## Excerpt provided
R v JH

Case

[2018] NSWDC 65

16 March 2018

No judgment structure available for this case.

District Court


New South Wales

Medium Neutral Citation: R v JH [2018] NSWDC 65
Hearing dates: 12 March 2018
Decision date: 16 March 2018
Jurisdiction:Criminal
Before: Mahony SC DCJ
Decision:

Accused held unfit to stand trial

Catchwords: Fitness to be tried; “Presser” criteria
Legislation Cited: Crimes Act 1900
Mental Health (Forensic Provisions) Act 1990
Cases Cited: R v Kesavarah (1994) 181 CLR 230; [1994] HCA 41
R v Presser (1958) ALR 128
Category:Principal judgment
Parties: Director of Public Prosecutions (Crown)
JH (Accused)
Representation: B Queenan (Crown
S Walsh (Accused)
File Number(s): 16/229544
Publication restriction: S 7 Suppression and Non-Publication Order for identity of Accused and Complainants

inquiry into the fitness of the accused to stand trial

Introduction

  1. On 12 March 2018 an inquiry was held under the provisions of the Mental Health (Forensic Provisions) Act 1990 (“MHFPA”) as to the fitness of the accused to stand trial on seven charges contained in an Indictment.

## Provided material
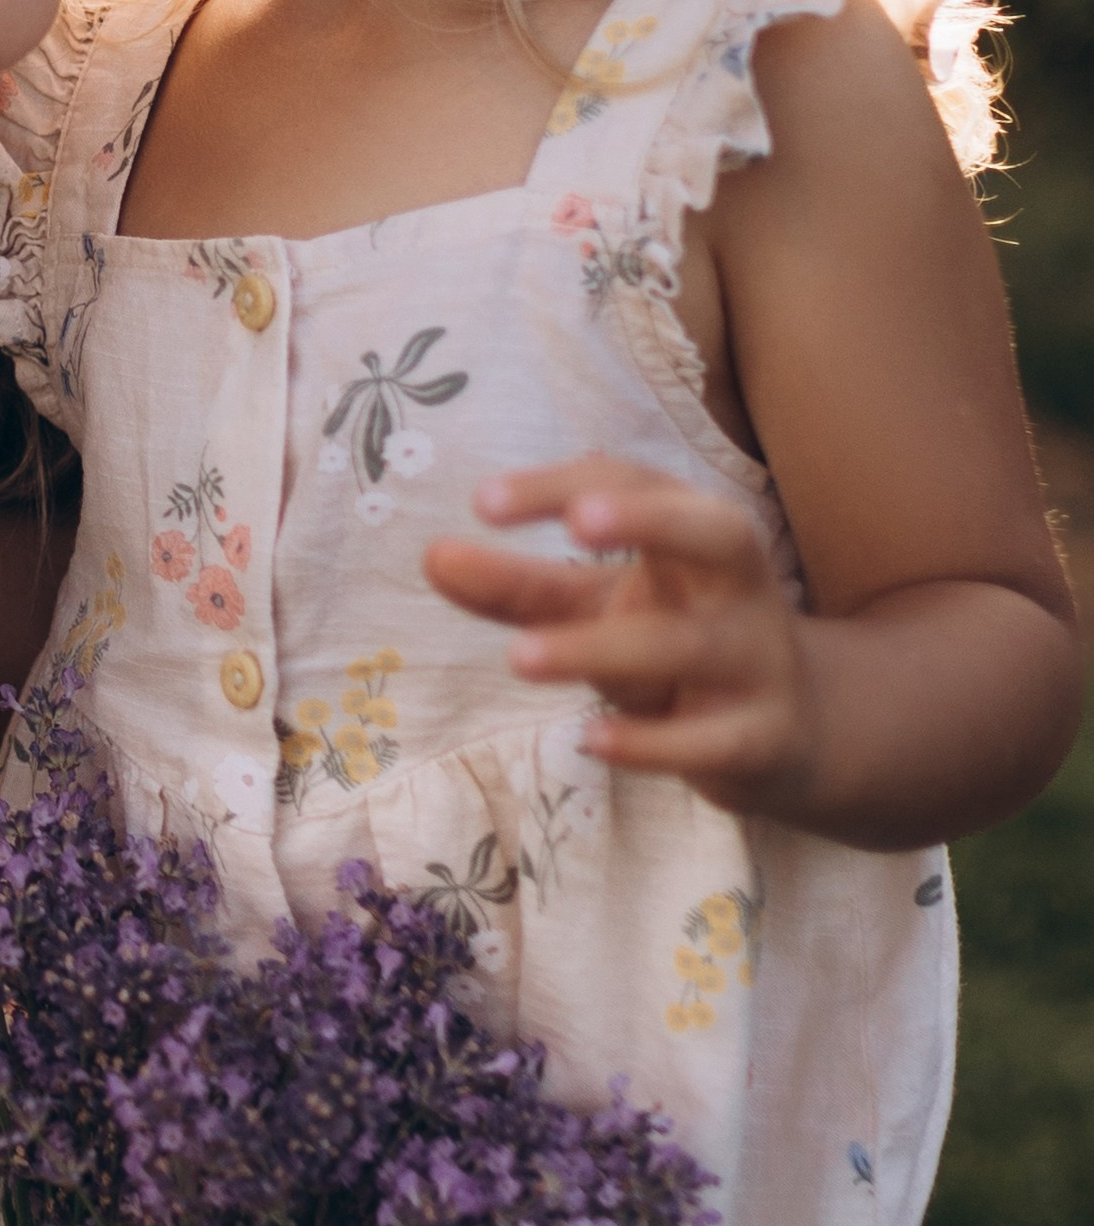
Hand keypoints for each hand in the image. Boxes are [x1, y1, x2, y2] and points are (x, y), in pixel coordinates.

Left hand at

## What you are asked to do
Carry on the court judgment on fitness to stand trial from the end of its opening paragraph. The material shown after the court judgment on fitness to stand trial comes from an unrelated source.

## Task answer
  2. The accused had not been arraigned on that Indictment and I determined, pursuant to s 8 of the MHFPA, that an inquiry should be conducted before the hearing of the proceedings in respect of the offences contained in the Indictment.

  3. Section 11 of the MHFPA provides that the question of a person’s unfitness to be tried for an offence is to be determined by Judge alone. Section 11(2) provides that any determination must include the principles of law applied by the Judge and the findings of fact on which the Judge relied. Section 12 provides that the inquiry is not to be conducted in an adversary manner and that the onus of proof does not rest on any particular party.

  4. At the conclusion of the inquiry into the accused’s fitness to be tried, I determined that I had come to a conclusion that the accused was unfit to be tried and that I would deliver my reasons on Friday 16 March 2018, as I was presiding over a busy list on circuit in Taree, with a trial due to commence. The following reasons include the principles of law relied on by me and my findings of fact.

Evidence on the fitness inquiry

  1. The Crown case included the Crown case statement which became Ex A, a report of Dr Steven Allnutt dated 5 June 2017 (Ex B), and report of Dr Susan Pulman dated 22 February 2018 (Ex C).

  2. The accused relied on a report of Ms Laura Durkin, clinical and forensic psychologist dated 20 February 2017 (Ex 1).

The Crown case

  1. Each of the seven charges on the Indictment occurred on 24 July 2016. They involved two complainants, TW, aged 10 years, who had a cognitive impairment and suffered from dyspraxia, and MC, who was eight years. The two complainants were friends and would regularly spend time with one another.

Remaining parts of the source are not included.